** Written problem **
Render every line of the records below, from the line containing "genus: Maianthemum" down to the final line inclusive, as a JSON list of strings with one string per line and blank lines omitted.

** Data to process **
---
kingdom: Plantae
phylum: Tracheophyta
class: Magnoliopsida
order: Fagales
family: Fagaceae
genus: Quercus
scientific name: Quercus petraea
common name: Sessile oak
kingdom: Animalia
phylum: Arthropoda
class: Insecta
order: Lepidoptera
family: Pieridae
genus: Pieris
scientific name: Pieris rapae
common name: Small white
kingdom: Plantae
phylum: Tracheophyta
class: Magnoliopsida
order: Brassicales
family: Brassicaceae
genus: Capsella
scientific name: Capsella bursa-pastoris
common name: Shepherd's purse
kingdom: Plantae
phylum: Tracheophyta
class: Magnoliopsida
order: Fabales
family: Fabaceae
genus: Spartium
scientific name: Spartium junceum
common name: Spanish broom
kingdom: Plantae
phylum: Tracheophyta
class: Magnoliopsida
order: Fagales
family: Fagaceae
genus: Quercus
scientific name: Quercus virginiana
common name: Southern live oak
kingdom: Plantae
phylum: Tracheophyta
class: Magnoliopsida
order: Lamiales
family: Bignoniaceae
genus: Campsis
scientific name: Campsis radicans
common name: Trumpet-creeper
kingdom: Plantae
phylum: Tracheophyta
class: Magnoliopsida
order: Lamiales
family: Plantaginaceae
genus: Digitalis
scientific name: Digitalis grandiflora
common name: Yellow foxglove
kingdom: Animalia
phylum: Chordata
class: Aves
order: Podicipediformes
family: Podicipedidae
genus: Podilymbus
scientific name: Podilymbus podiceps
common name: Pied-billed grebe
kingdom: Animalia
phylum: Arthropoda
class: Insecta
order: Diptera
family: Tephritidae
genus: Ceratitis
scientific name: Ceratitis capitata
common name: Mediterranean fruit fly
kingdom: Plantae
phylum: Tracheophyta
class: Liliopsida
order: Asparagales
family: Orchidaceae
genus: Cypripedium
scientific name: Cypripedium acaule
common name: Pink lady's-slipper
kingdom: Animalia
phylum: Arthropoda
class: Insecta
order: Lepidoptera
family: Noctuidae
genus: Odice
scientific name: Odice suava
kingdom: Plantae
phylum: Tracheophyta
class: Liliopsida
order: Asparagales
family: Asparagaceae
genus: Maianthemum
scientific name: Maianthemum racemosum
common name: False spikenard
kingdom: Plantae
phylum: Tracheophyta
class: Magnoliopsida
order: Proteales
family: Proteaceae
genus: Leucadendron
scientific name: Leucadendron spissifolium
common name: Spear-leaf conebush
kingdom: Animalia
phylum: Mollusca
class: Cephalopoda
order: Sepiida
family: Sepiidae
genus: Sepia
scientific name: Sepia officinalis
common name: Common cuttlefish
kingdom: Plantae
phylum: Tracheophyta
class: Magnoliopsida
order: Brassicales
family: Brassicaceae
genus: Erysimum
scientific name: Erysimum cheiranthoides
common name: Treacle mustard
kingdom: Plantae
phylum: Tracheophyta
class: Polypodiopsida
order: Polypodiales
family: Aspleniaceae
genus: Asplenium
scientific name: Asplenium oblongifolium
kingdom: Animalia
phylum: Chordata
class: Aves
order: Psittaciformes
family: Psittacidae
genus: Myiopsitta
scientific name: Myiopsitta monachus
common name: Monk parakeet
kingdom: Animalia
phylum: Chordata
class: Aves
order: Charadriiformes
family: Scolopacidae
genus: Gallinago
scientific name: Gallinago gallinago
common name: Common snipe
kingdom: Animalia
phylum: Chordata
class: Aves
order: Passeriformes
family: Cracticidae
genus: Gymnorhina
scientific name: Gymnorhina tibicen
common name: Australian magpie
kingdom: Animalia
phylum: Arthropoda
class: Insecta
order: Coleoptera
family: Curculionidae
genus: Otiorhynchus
---
** Answer in full **
[
  "genus: Maianthemum",
  "scientific name: Maianthemum racemosum",
  "common name: False spikenard",
  "kingdom: Plantae",
  "phylum: Tracheophyta",
  "class: Magnoliopsida",
  "order: Proteales",
  "family: Proteaceae",
  "genus: Leucadendron",
  "scientific name: Leucadendron spissifolium",
  "common name: Spear-leaf conebush",
  "kingdom: Animalia",
  "phylum: Mollusca",
  "class: Cephalopoda",
  "order: Sepiida",
  "family: Sepiidae",
  "genus: Sepia",
  "scientific name: Sepia officinalis",
  "common name: Common cuttlefish",
  "kingdom: Plantae",
  "phylum: Tracheophyta",
  "class: Magnoliopsida",
  "order: Brassicales",
  "family: Brassicaceae",
  "genus: Erysimum",
  "scientific name: Erysimum cheiranthoides",
  "common name: Treacle mustard",
  "kingdom: Plantae",
  "phylum: Tracheophyta",
  "class: Polypodiopsida",
  "order: Polypodiales",
  "family: Aspleniaceae",
  "genus: Asplenium",
  "scientific name: Asplenium oblongifolium",
  "kingdom: Animalia",
  "phylum: Chordata",
  "class: Aves",
  "order: Psittaciformes",
  "family: Psittacidae",
  "genus: Myiopsitta",
  "scientific name: Myiopsitta monachus",
  "common name: Monk parakeet",
  "kingdom: Animalia",
  "phylum: Chordata",
  "class: Aves",
  "order: Charadriiformes",
  "family: Scolopacidae",
  "genus: Gallinago",
  "scientific name: Gallinago gallinago",
  "common name: Common snipe",
  "kingdom: Animalia",
  "phylum: Chordata",
  "class: Aves",
  "order: Passeriformes",
  "family: Cracticidae",
  "genus: Gymnorhina",
  "scientific name: Gymnorhina tibicen",
  "common name: Australian magpie",
  "kingdom: Animalia",
  "phylum: Arthropoda",
  "class: Insecta",
  "order: Coleoptera",
  "family: Curculionidae",
  "genus: Otiorhynchus"
]